Ich habe schon meine Ausbildung im elterlichen Unternehmen absolviert und nach dem Studium den Direkt-Vertrieb eigenverantwortlich mit aufgebaut. Das war damals eine Art Test: Kann sie das? Als Kauffrau in einem sehr technisch getriebenen Unternehmen wollte ich mir das vor allem selbst beweisen.
Familienunternehmen denken in Generationen. Da steckt wahnsinnig viel Herzblut drin. Unser Anspruch ist, durch Vorbild zu führen. Alle Familienmitglieder sind operativ tätig oder begleiten den Aufsichtsrat. Unser Umgang mit der Belegschaft ist sehr familiär – mit vielen Mitarbeiterinnen und Mitarbeitern sind wir aufgewachsen. Wir nennen das die "EWM-Familie".
Das Unternehmen ist stark gewachsen. Ihr Großvater hat klein begonnen, mittlerweile arbeiten 800 Menschen für Sie.
In der Schweißtechnik stehen wir in einem knallharten Verdrängungswettbewerb, national wie international. Innovation ist der Lebensnerv unseres Unternehmens. Zehn Prozent des Jahresumsatzes stecken wir in Forschung und Entwicklung. Heute sind wir in vielen Bereichen einer der Technologieführer. Nur deswegen können wir als mittelständisches Unternehmen gegen global agierende Konzerne bestehen.

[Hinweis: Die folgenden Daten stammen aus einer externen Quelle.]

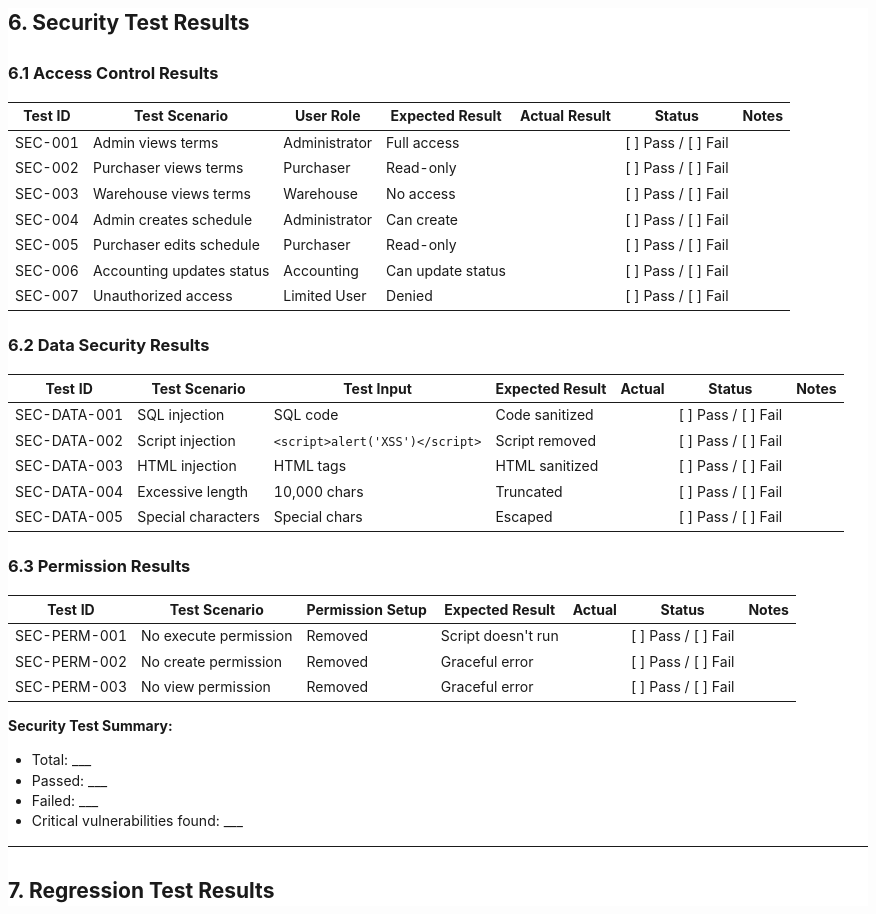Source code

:
## 6. Security Test Results

### 6.1 Access Control Results

| Test ID | Test Scenario | User Role | Expected Result | Actual Result | Status | Notes |
|---------|---------------|-----------|-----------------|---------------|--------|-------|
| SEC-001 | Admin views terms | Administrator | Full access | | [ ] Pass / [ ] Fail | |
| SEC-002 | Purchaser views terms | Purchaser | Read-only | | [ ] Pass / [ ] Fail | |
| SEC-003 | Warehouse views terms | Warehouse | No access | | [ ] Pass / [ ] Fail | |
| SEC-004 | Admin creates schedule | Administrator | Can create | | [ ] Pass / [ ] Fail | |
| SEC-005 | Purchaser edits schedule | Purchaser | Read-only | | [ ] Pass / [ ] Fail | |
| SEC-006 | Accounting updates status | Accounting | Can update status | | [ ] Pass / [ ] Fail | |
| SEC-007 | Unauthorized access | Limited User | Denied | | [ ] Pass / [ ] Fail | |

### 6.2 Data Security Results

| Test ID | Test Scenario | Test Input | Expected Result | Actual | Status | Notes |
|---------|---------------|------------|-----------------|--------|--------|-------|
| SEC-DATA-001 | SQL injection | SQL code | Code sanitized | | [ ] Pass / [ ] Fail | |
| SEC-DATA-002 | Script injection | `<script>alert('XSS')</script>` | Script removed | | [ ] Pass / [ ] Fail | |
| SEC-DATA-003 | HTML injection | HTML tags | HTML sanitized | | [ ] Pass / [ ] Fail | |
| SEC-DATA-004 | Excessive length | 10,000 chars | Truncated | | [ ] Pass / [ ] Fail | |
| SEC-DATA-005 | Special characters | Special chars | Escaped | | [ ] Pass / [ ] Fail | |

### 6.3 Permission Results

| Test ID | Test Scenario | Permission Setup | Expected Result | Actual | Status | Notes |
|---------|---------------|------------------|-----------------|--------|--------|-------|
| SEC-PERM-001 | No execute permission | Removed | Script doesn't run | | [ ] Pass / [ ] Fail | |
| SEC-PERM-002 | No create permission | Removed | Graceful error | | [ ] Pass / [ ] Fail | |
| SEC-PERM-003 | No view permission | Removed | Graceful error | | [ ] Pass / [ ] Fail | |

**Security Test Summary:**
- Total: ___
- Passed: ___
- Failed: ___
- Critical vulnerabilities found: ___

---

## 7. Regression Test Results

Wir dürfen in Deutschland nicht ausschließlich auf Dienstleistung setzen. Wir brauchen auch intelligent produzierendes Gewerbe, das schnell und flexibel reagieren kann. Als familiengeführtes, agiles Unternehmen agieren wir eher wie ein "Schnellboot" und nicht wie ein "Tanker". Damit haben wir Vorteile gegenüber so manchem Großkonzern.
Die Konkurrenz ist groß, die Rohstoffe knapp. Können Sie sich auf Ihre Zulieferer verlassen?
Wir haben von der Entwicklung bis zum Vertrieb sehr hohe Eigenanteile, insgesamt eine Fertigungstiefe von über 70 Prozent und pflegen in allen Bereichen faire Partnerschaften – nicht zuletzt zu unseren Lieferanten. Das zahlt sich jetzt aus.
Aber es stimmt: Von der Beschaffung über die Entwicklung bis zur Vorfinanzierung werden die Zeiten eher härter als leichter. Die Prozess- und Beschaffungsketten werden gerade auch bei hochspezialisiert produzierenden Mittelständlern immer komplexer. Wir arbeiten an größeren Einkaufsgenossenschaften und ähnlichen Kooperationen – natürlich, ohne uns als selbstbestimmtes Unternehmen aufgeben zu wollen.
Auf Verbindendes setzen Sie auch im Ehrenamt. Warum engagieren Sie sich?
Kleine und mittelständische Unternehmen müssen lernen, sichtbar zu werden. Es reicht einfach nicht, nur gut zu sein. Man muss sich auch austauschen, vernetzen und Öffentlichkeitsarbeit betreiben: zeigen, was man zu bieten hat. Auf bestehende Netzwerke zurückgreifen zu können, aktiv mitzuarbeiten und mitzugestalten, ist da von großem Vorteil. Über diese Netzwerke kann man auch wieder etwas zurückgeben. Andere mit Kontakten oder Erfahrungen unterstützen. Das ist ein Geben und Nehmen im besten Sinne.
Zur Person
Susanne Szczesny-Oßing ist Vorsitzende der Geschäftsführung der EWM GmbH. Sie ist ehrenamtliche Präsidentin des Deutschen Verbandes für Schweißen und verwandte Verfahren e.V. (DVS) und Mitglied im Vorstand des Stiftungsbeirats der WHU – Otto Beisheim School of Management. Seit 2017 ist Susanne Szczesny-Oßing Präsidentin der IHK Koblenz.